Harry " Pittsburgh Phil", "Pep" Strauss
Pep was a dapper dresser who cared for his family. His suits usually ranged around $60, a large amount during the depression. He was often admired for his good looks and flashy attire. Ironically, a resentment always existed between Strauss and Reles. An event occurred during the early thirty's in a, deli. The counter person was preparing a sandwich for Reles upon request, and handed it to him. He promptly was unsatisfied with the amount of meat and threw the sandwich in his face. An argument and fight ensued between Strauss and Reles. Later that evening the deli was burned to the ground. Strauss's appearance led to an undeniable influence over women in Brownsville and afar. Love interest's even stemmed to Hollywood, as he enjoyed a brief interlude with the infamous Gene Harlow. He ultimately dated up with the Kiss of Death Girl.
On a professional level, Pittsburgh Phil was an efficient killer, which explained why he was always requested to carry out contracts. He lived in the Brownsville section of Brooklyn and always led a life tangent to written law. His nickname is misleading and unaccounted for, being he never was documented to have visited Pittsburgh. Killing didn't bother him, and any occurrence that interfered with the fluidity of his profession sparked outrage. The contracted killing of Puggy Feinstein for example. It took place in a Brooklyn home, where he was to meet his demise at the hands on Phil and an ice pick. As the struggle ensued Puggy bit Strauss's finger. Irate over the turn of events, Strauss and a few of his coworkers decided to make Feinsteins demise more painful and lengthened. They did so by a process which incorporates a rope being looped around the victims head and feet. As the person struggles the rope gets tighter and they strangle themselves to death. Still aggravated over the wound on his finger Phil and his associates took the body to a vacant lot and set it on fire. "The boys then adjourned to Sheepshead Bay for a seafood dinner. Phil, however, was not happy...Phil was so upset at dinner that he failed to finish his lobster." It is said that Strauss never carried a weapon, so as to protect against police intervention or to arise any suspicion. One contract, the only one he was ever known to have failed, sent him to Florida. Phil decided he would follow his victim until the opportune moment arose. Upon entering a movie theater he planned to use the fire ax hanging from the wall to kill his target and then he would run out with the crowd. Unfortunately the target kept changing seats and Phil quit out of disgust. The "savagery" of other contracts were confirmed by the discovery and inspection of surfaced bodies. Rudnick's body was found to have in excess of 63 stab wounds, and a gaping wound leading to the bone, another victim was tied to a pinball machine. Due to gases in the intestines the body floated to the surface despite the weight and stab wounds. Later on Phil was quoted as saying "With this bum, you gotta be a doctor or he floats."

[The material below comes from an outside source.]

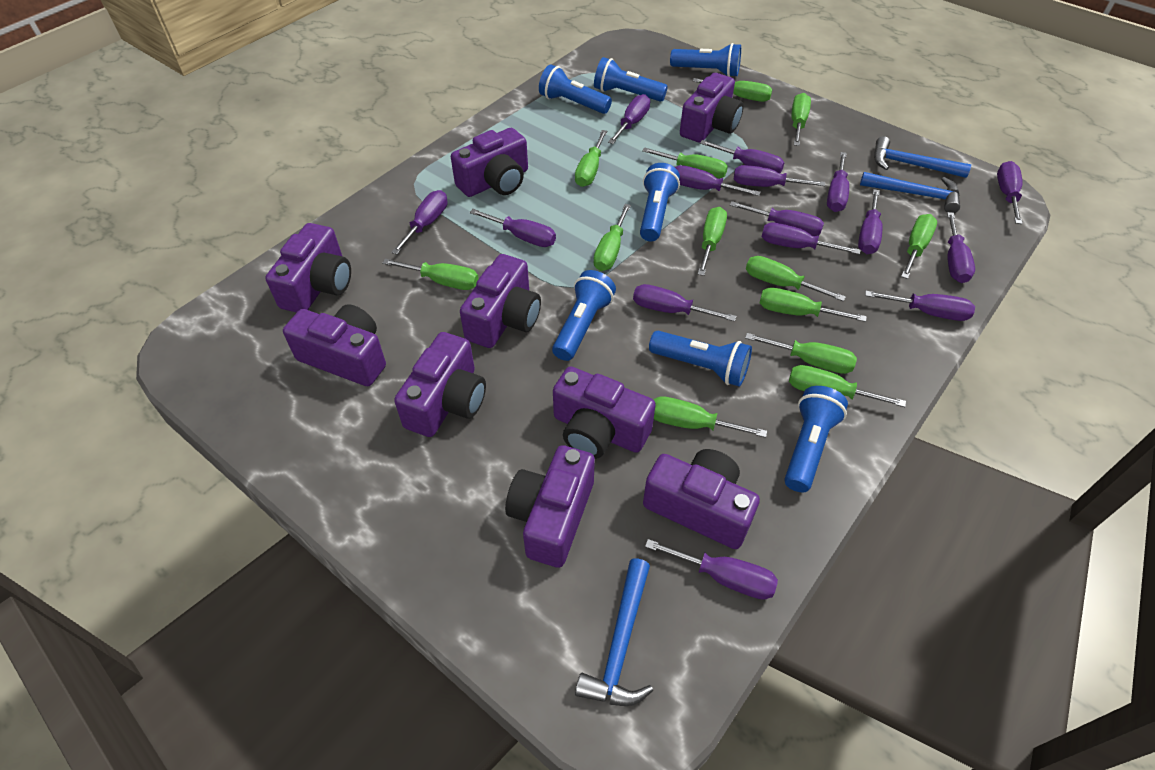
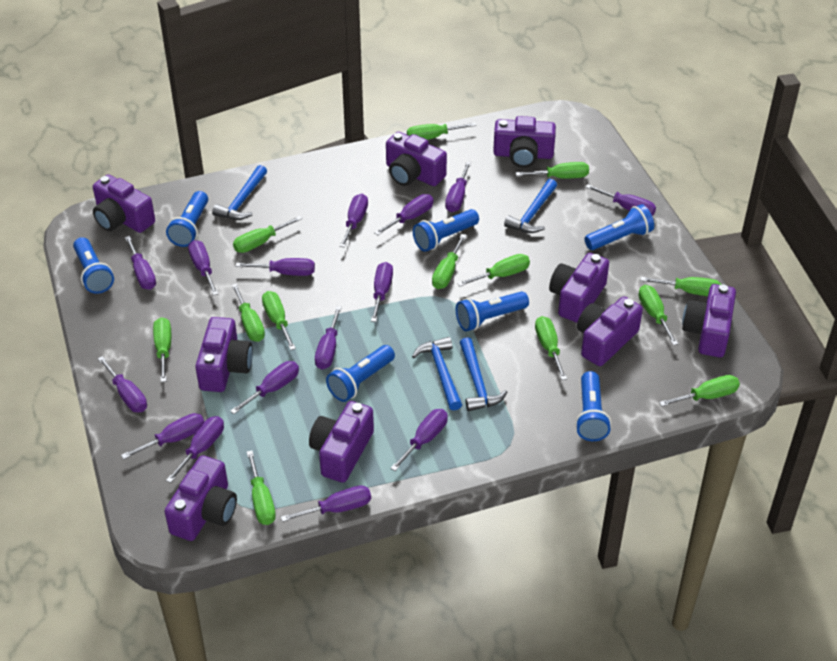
blue hammer: [575,558,653,706] [860,172,960,213] [874,136,971,178] = 3 -> [212,165,267,220] [412,337,462,410] [460,337,507,411] [504,179,557,233] = 4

Eventually Harry Strauss's decade long career would come to an end at the hands of the district attorney Burton Turkus, and the stool pigeon Abe "Kid Twist" Reles. Phil as well as , Louis Lempke, Mendy Weiss, and Louis Capone faced trial and the death penalty. Their was no chance of beating the wrap given the overwhelming evidence. So Strauss conceited to plead insanity and played out the role with some courtroom antics. Much of his trial was spent chewing on his lawyers briefcase handle. He often spoke that he needing milk to help his ulcer. Despite these efforts he as well as the others were convicted and sentenced to die by way of electrocution. Strauss and his cohorts refused to allow "the rat" to get away scot free. Mysteriously, under heavy police protection, Abe Reles leapt from the sixth floor of the Half Moon Hotel in Coney Island. It was ruled that Reles committed suicide, but the body was found 20 feet away from the building. If this theory held true, than Abe Reles must have been an unidentified athlete in the field of long jumping.